11. The next point that arises for determination is as to what would be the just compensation for future loss and shortening of leg. The Tribunal has found that there has been shortening of leg by 1 1/2 and, thereby a permanent partial disability has been created. The claimant is a small shop owner and is also working in the shop of his father. Such a person is required to move and walk almost for the whole day. The shortening of leg shall definitely cause hindrance in the working. Dr. Taneja has assessed the disability to 28%. There has been deformity of the left leg as well. The claimant will have to suffer for whole of the life as he shall be limping and would be facing difficulty in sitting. If this disability is taken into consideration while assessing the disability of whole body, it would come to physical infirmity of 20%. Thus only 1/5 of earning is likely to be effected adversely. Taking the income as Rs. 1000/- p.m., the loss would come to Rs. 200/- p.m. i.e. Rs. 2400/- p.a. The claimant is aged about 30 years and, therefore, a multiplier of 16 will have to be applied. Thus the loss because of permanent partial physical disability including the future loss and general damages would come to Rs. 40,000/-.

Thus the claimant is entitled to a compensation of Rs. 15,000/- Rs. 10,000/- + Rs. 6000/- + Rs. 1300/- + Rs. 40,000/- which comes to Rs. 72,300/-. The claimant would be required to adopt physiotherapy and will be required to take assistance and use calipers or long boots for whole of life. A compensation of Rs. 10,000/- on that count would be a just compensation. Thus the claimant is entitled to a compensation of Rs. 82,300/- which may be rounded to Rs. 83,000/-.

12. Though in this case the appellant Insurance Company has not taken written permission for undertaking the defence for and on behalf of owner and driver of the vehicle and, therefore, they would otherwise be precluded from raising this point at the time of hearing before the Tribunal and before the Appellate Forum as well.

But as in this case learned Tribunal has awarded compensation on the same heading more than once and for this reason it is desirable that same is rationalised by this Court. Though we have held in earlier paras that the Insurance Company is not entitled to raise the point of quantum of compensation even in the Appellate Forum but direction of payment of compensation twice on the same ground/heading would be an error which can always be corrected by superior Court while seized of the matter.

13. The claimant is a third party for the purpose of assessment to payment of compensation. The claimant was neither owner of the goods carried by the truck no a permitted passenger i.e. labour working in the truck. It appears there was a comprehensive insurance, in such a situation; the Insurance Company would be bound to make payment of whole of the compensation. The claimant would also be entitled for interest at the rate of 12% p.a. 13.

14. As a result, the appeal partly succeed. The amount of compensation is reduced to Rs. 83,000/- with interest at the rate of 12% p.a. from the date of application till realisation of the same. Parties shall bear their own costs.

SUPPLIED MATERIAL:
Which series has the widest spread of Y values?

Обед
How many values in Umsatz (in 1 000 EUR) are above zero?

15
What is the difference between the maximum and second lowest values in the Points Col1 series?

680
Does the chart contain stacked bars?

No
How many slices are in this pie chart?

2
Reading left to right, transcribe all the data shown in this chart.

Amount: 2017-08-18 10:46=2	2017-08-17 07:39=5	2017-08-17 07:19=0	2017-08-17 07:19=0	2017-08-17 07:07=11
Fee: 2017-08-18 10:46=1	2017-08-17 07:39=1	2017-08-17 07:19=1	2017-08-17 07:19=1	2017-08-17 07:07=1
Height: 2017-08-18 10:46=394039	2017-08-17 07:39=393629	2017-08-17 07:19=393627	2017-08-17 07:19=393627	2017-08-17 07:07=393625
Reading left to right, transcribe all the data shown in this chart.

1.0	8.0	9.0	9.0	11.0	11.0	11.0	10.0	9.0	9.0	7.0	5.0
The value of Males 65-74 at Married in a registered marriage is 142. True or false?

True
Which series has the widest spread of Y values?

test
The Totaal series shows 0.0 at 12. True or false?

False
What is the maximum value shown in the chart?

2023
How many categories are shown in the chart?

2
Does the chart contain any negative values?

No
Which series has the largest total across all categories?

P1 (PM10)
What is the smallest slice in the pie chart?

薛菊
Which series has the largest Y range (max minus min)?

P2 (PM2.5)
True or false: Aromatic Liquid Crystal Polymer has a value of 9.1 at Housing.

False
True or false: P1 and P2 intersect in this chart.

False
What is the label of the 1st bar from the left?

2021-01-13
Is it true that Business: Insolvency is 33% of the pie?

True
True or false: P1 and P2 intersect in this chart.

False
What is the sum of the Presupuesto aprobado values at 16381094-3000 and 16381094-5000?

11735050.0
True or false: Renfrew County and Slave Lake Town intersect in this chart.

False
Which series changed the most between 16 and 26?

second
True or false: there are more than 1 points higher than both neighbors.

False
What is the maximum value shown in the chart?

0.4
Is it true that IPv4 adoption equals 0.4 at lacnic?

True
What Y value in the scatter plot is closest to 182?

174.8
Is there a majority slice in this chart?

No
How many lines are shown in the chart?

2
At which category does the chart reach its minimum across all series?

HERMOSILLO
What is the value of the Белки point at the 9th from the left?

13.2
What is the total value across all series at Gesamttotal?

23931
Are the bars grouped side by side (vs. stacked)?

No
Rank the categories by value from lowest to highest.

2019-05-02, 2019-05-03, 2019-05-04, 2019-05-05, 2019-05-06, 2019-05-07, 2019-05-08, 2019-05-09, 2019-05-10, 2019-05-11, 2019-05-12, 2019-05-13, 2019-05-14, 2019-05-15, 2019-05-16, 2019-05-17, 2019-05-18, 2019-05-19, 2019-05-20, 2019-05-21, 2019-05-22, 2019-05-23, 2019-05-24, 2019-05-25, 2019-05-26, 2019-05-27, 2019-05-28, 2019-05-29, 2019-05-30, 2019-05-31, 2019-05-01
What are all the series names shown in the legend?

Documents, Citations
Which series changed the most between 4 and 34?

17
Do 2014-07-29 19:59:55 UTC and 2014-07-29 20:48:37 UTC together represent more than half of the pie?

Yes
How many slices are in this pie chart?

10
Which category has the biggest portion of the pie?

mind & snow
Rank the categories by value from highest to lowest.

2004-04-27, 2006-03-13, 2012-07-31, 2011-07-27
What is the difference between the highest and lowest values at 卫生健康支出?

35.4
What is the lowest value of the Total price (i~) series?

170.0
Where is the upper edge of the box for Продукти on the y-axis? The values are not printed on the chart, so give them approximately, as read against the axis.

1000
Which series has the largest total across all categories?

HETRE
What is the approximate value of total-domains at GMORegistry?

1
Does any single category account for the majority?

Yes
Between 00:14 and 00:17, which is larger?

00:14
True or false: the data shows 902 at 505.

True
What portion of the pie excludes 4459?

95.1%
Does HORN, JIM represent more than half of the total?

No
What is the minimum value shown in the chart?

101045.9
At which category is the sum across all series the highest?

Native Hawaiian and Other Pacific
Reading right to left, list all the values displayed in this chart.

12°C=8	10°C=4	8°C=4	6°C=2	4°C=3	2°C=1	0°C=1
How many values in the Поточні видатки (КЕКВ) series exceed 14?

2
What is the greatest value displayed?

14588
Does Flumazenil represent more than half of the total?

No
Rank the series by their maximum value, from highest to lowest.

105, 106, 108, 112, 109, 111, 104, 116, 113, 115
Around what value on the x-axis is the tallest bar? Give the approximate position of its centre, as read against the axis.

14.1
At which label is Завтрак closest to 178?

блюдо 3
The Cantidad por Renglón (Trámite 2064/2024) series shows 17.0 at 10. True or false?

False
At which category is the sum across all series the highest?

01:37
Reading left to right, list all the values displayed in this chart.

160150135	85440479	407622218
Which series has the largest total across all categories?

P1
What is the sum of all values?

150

ACTIVITY LIST:
1. List the five amounts in rupees that the compensation judgment adds together to reach Rs. 72,300/-.
2. In the compensation judgment, what multiplier is applied because the claimant is about 30 years old?

OUTPUTS IN ORDER:
1.
Rs. 15,000/-
Rs. 10,000/-
Rs. 6000/-
Rs. 1300/-
Rs. 40,000/-

2. A multiplier of 16.